_Job_
Without the pictures, give the entries below again exactly as written.

───── Data supplied

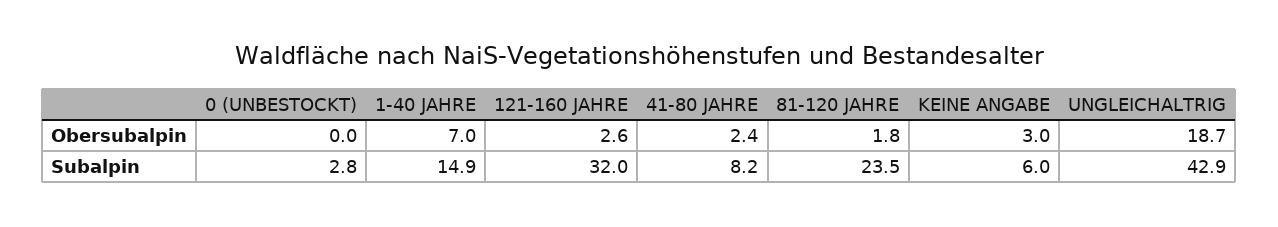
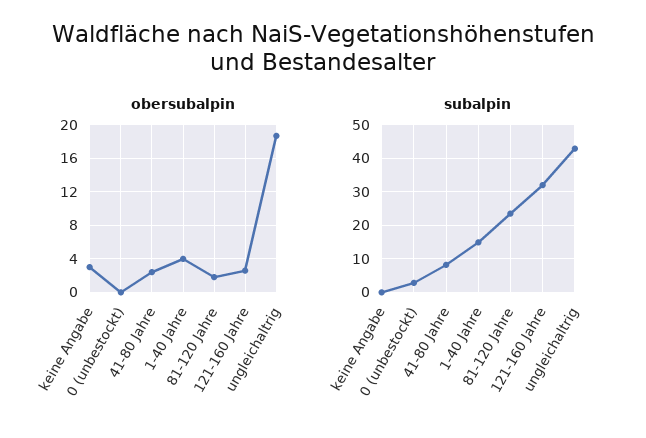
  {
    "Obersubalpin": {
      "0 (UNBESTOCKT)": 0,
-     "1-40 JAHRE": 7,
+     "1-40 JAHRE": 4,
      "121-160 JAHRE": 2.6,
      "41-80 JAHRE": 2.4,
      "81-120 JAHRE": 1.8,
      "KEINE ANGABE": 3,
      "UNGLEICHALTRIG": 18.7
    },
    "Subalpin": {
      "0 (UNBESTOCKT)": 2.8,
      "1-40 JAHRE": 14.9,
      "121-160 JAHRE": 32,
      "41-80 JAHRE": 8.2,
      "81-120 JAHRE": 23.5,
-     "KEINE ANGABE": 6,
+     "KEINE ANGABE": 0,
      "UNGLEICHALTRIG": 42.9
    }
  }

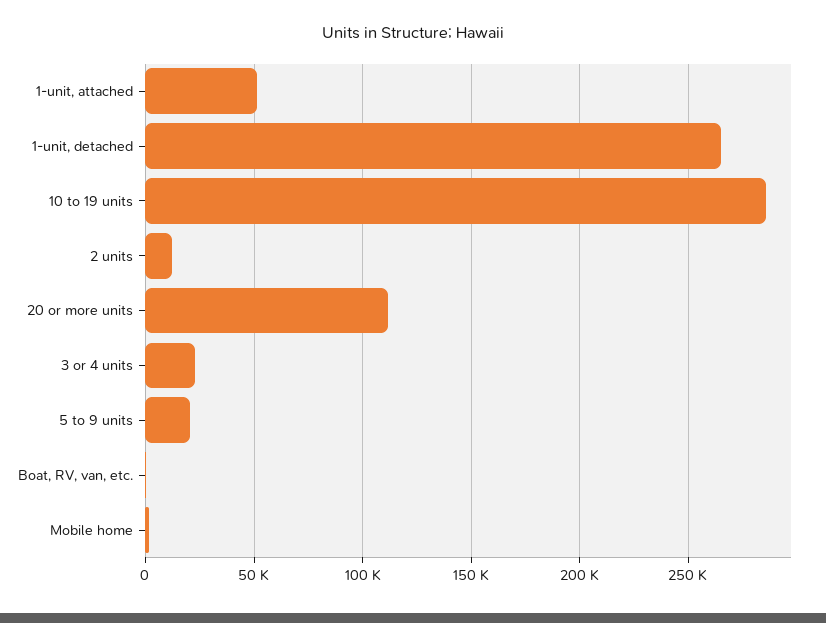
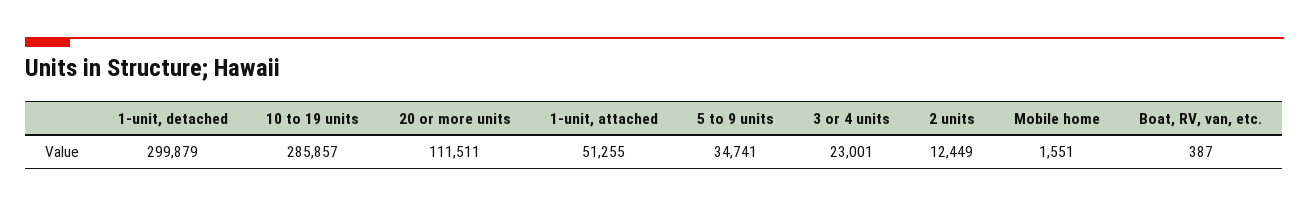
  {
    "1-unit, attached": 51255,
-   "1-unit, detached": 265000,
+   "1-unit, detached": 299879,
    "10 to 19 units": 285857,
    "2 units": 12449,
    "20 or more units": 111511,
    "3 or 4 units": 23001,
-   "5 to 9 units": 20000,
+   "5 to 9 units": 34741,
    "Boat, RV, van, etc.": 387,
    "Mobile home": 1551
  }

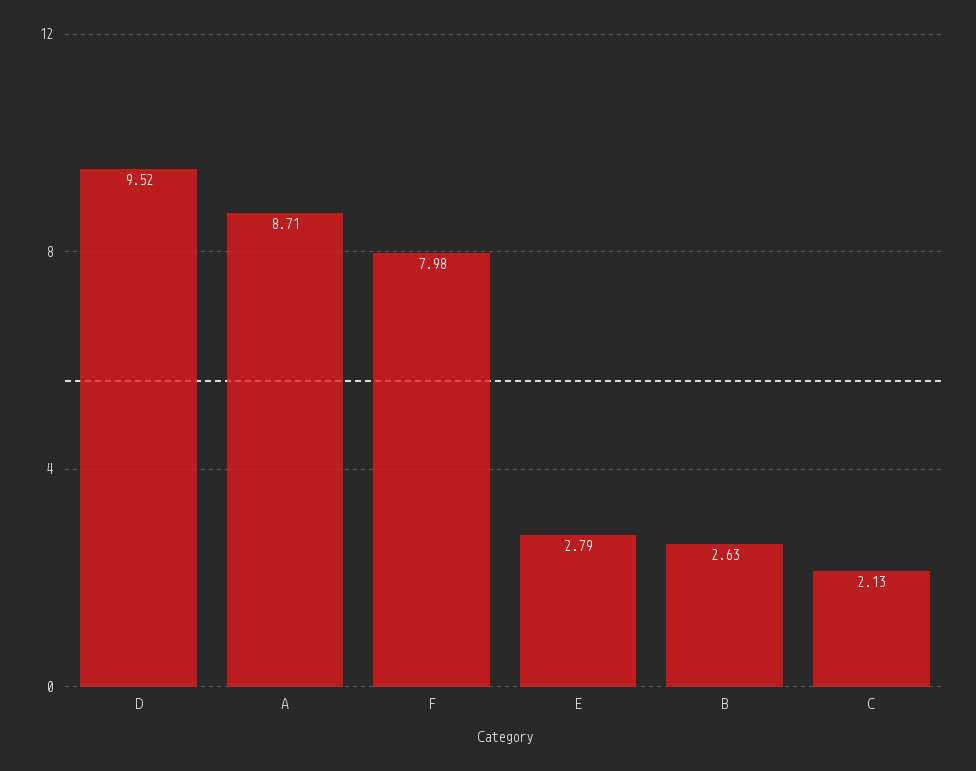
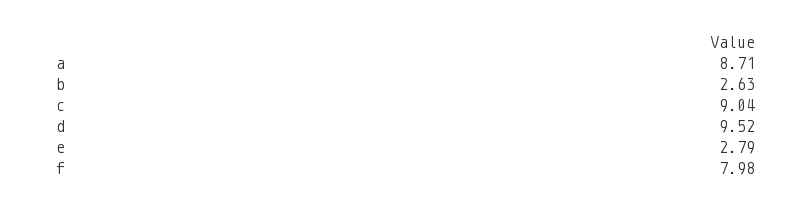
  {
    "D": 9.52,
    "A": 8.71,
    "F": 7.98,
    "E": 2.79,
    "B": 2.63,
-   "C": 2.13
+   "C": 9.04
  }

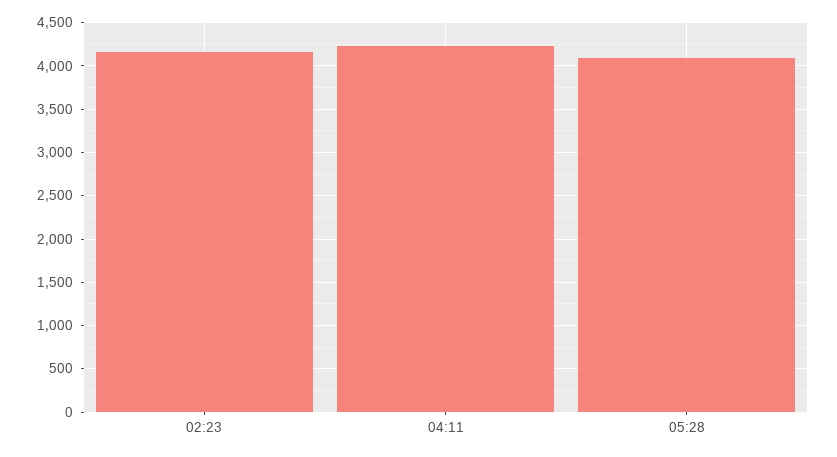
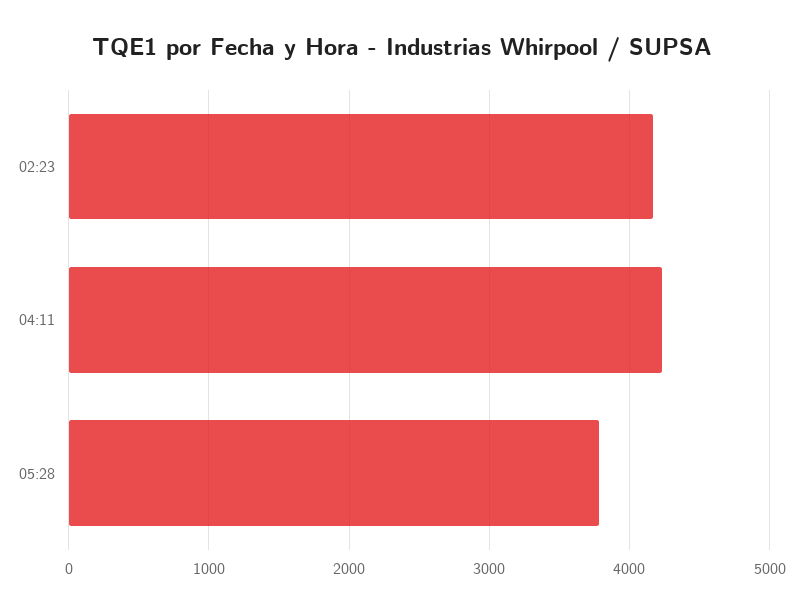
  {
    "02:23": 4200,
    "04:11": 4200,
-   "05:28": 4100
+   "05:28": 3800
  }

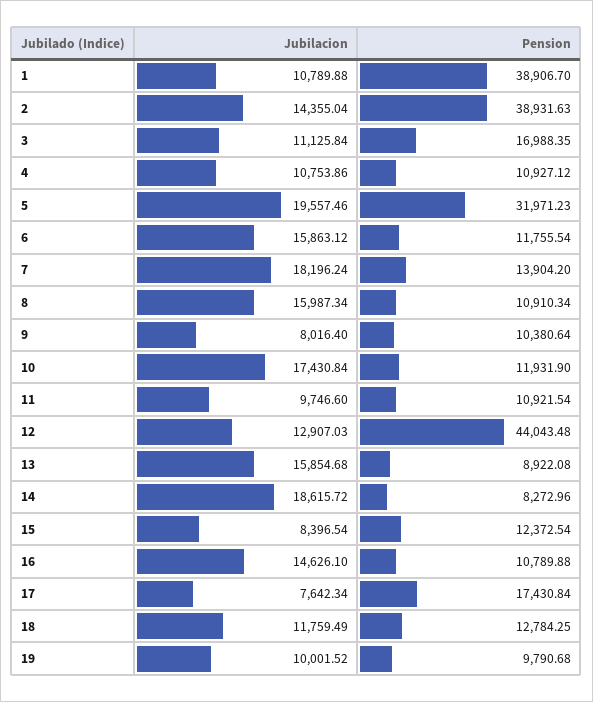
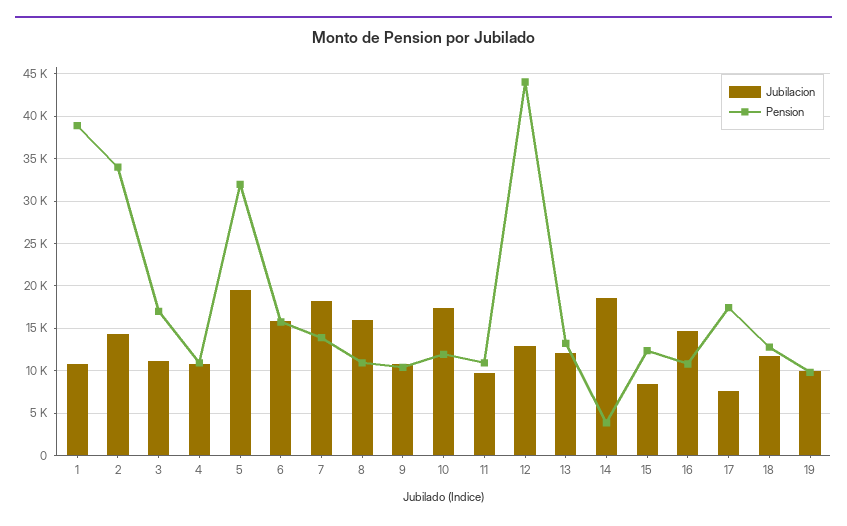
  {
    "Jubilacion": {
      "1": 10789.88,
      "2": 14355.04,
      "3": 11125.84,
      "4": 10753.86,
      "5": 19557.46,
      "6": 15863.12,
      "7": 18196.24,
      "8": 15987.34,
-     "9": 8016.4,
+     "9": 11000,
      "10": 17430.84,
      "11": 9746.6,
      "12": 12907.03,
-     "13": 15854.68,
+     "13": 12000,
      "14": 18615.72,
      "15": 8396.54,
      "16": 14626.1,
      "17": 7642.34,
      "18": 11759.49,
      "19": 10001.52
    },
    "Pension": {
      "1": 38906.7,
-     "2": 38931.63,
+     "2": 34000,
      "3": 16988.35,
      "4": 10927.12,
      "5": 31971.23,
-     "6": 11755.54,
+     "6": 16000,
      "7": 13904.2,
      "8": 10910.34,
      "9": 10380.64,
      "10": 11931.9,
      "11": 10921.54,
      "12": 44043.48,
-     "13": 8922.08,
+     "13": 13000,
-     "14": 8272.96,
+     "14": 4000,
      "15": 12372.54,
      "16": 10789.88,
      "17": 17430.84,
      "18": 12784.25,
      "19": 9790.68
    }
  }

──────────

_Exercise response_
  {
    "Obersubalpin": {
      "0 (UNBESTOCKT)": 0,
-     "1-40 JAHRE": 7,
+     "1-40 JAHRE": 4,
      "121-160 JAHRE": 2.6,
      "41-80 JAHRE": 2.4,
      "81-120 JAHRE": 1.8,
      "KEINE ANGABE": 3,
      "UNGLEICHALTRIG": 18.7
    },
    "Subalpin": {
      "0 (UNBESTOCKT)": 2.8,
      "1-40 JAHRE": 14.9,
      "121-160 JAHRE": 32,
      "41-80 JAHRE": 8.2,
      "81-120 JAHRE": 23.5,
-     "KEINE ANGABE": 6,
+     "KEINE ANGABE": 0,
      "UNGLEICHALTRIG": 42.9
    }
  }

  {
    "1-unit, attached": 51255,
-   "1-unit, detached": 265000,
+   "1-unit, detached": 299879,
    "10 to 19 units": 285857,
    "2 units": 12449,
    "20 or more units": 111511,
    "3 or 4 units": 23001,
-   "5 to 9 units": 20000,
+   "5 to 9 units": 34741,
    "Boat, RV, van, etc.": 387,
    "Mobile home": 1551
  }

  {
    "D": 9.52,
    "A": 8.71,
    "F": 7.98,
    "E": 2.79,
    "B": 2.63,
-   "C": 2.13
+   "C": 9.04
  }

  {
    "02:23": 4200,
    "04:11": 4200,
-   "05:28": 4100
+   "05:28": 3800
  }

  {
    "Jubilacion": {
      "1": 10789.88,
      "2": 14355.04,
      "3": 11125.84,
      "4": 10753.86,
      "5": 19557.46,
      "6": 15863.12,
      "7": 18196.24,
      "8": 15987.34,
-     "9": 8016.4,
+     "9": 11000,
      "10": 17430.84,
      "11": 9746.6,
      "12": 12907.03,
-     "13": 15854.68,
+     "13": 12000,
      "14": 18615.72,
      "15": 8396.54,
      "16": 14626.1,
      "17": 7642.34,
      "18": 11759.49,
      "19": 10001.52
    },
    "Pension": {
      "1": 38906.7,
-     "2": 38931.63,
+     "2": 34000,
      "3": 16988.35,
      "4": 10927.12,
      "5": 31971.23,
-     "6": 11755.54,
+     "6": 16000,
      "7": 13904.2,
      "8": 10910.34,
      "9": 10380.64,
      "10": 11931.9,
      "11": 10921.54,
      "12": 44043.48,
-     "13": 8922.08,
+     "13": 13000,
-     "14": 8272.96,
+     "14": 4000,
      "15": 12372.54,
      "16": 10789.88,
      "17": 17430.84,
      "18": 12784.25,
      "19": 9790.68
    }
  }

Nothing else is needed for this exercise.